YOUR INSTRUCTIONS:
Only the lines of the data below from the one with "эксклюзивные материалы в" through the one with "paramètre de requête" are wanted. Repeat them exactly.

MATERIAL PROVIDED:
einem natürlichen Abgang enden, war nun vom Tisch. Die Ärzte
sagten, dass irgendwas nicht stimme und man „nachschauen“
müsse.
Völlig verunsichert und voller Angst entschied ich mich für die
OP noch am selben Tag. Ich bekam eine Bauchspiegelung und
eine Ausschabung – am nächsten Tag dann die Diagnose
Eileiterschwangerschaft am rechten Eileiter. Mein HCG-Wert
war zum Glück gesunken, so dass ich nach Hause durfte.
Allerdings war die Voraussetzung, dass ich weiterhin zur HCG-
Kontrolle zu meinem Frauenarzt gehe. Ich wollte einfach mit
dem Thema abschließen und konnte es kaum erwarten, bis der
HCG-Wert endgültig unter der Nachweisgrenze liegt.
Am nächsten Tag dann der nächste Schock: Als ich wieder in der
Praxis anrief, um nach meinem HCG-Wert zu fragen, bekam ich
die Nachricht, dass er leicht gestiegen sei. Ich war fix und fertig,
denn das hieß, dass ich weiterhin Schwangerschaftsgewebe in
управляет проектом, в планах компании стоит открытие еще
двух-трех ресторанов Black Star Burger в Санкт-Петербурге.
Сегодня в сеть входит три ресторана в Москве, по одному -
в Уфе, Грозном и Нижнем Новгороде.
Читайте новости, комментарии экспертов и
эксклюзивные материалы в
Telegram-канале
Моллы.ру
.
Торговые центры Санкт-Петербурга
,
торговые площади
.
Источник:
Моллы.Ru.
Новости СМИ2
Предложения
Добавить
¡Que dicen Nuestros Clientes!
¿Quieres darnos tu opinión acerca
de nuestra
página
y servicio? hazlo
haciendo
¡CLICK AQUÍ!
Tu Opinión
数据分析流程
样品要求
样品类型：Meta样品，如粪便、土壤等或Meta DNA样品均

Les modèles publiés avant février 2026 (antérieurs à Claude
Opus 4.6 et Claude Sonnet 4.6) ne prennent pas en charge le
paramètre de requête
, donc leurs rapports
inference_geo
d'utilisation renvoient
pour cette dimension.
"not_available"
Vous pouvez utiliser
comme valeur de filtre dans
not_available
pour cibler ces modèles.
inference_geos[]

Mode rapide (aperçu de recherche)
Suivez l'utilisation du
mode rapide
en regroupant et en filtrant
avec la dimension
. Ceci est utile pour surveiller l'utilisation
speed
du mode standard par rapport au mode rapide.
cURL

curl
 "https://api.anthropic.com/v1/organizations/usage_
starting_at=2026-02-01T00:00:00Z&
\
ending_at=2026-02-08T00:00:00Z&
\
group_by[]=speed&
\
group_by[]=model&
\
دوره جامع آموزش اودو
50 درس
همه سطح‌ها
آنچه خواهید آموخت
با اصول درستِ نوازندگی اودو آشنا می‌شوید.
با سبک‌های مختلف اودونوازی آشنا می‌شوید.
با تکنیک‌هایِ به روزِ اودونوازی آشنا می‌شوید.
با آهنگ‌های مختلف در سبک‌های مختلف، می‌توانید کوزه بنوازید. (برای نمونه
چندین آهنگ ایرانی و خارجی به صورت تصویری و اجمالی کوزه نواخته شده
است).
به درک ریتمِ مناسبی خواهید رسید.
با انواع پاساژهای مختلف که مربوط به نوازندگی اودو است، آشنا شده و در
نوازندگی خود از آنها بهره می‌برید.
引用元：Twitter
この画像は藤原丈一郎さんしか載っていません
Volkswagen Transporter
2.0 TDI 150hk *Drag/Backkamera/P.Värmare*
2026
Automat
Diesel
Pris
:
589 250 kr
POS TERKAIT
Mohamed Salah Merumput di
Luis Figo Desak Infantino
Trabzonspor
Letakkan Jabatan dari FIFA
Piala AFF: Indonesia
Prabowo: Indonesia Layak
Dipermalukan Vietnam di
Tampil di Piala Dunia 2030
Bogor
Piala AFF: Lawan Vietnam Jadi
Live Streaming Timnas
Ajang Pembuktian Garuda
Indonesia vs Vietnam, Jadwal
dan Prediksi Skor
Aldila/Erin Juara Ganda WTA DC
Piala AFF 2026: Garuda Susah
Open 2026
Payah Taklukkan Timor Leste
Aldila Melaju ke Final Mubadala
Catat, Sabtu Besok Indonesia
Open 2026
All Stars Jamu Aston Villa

EXERCISE SOLUTION:
эксклюзивные материалы в
Telegram-канале
Моллы.ру
.
Торговые центры Санкт-Петербурга
,
торговые площади
.
Источник:
Моллы.Ru.
Новости СМИ2
Предложения
Добавить
¡Que dicen Nuestros Clientes!
¿Quieres darnos tu opinión acerca
de nuestra
página
y servicio? hazlo
haciendo
¡CLICK AQUÍ!
Tu Opinión
数据分析流程
样品要求
样品类型：Meta样品，如粪便、土壤等或Meta DNA样品均

Les modèles publiés avant février 2026 (antérieurs à Claude
Opus 4.6 et Claude Sonnet 4.6) ne prennent pas en charge le
paramètre de requête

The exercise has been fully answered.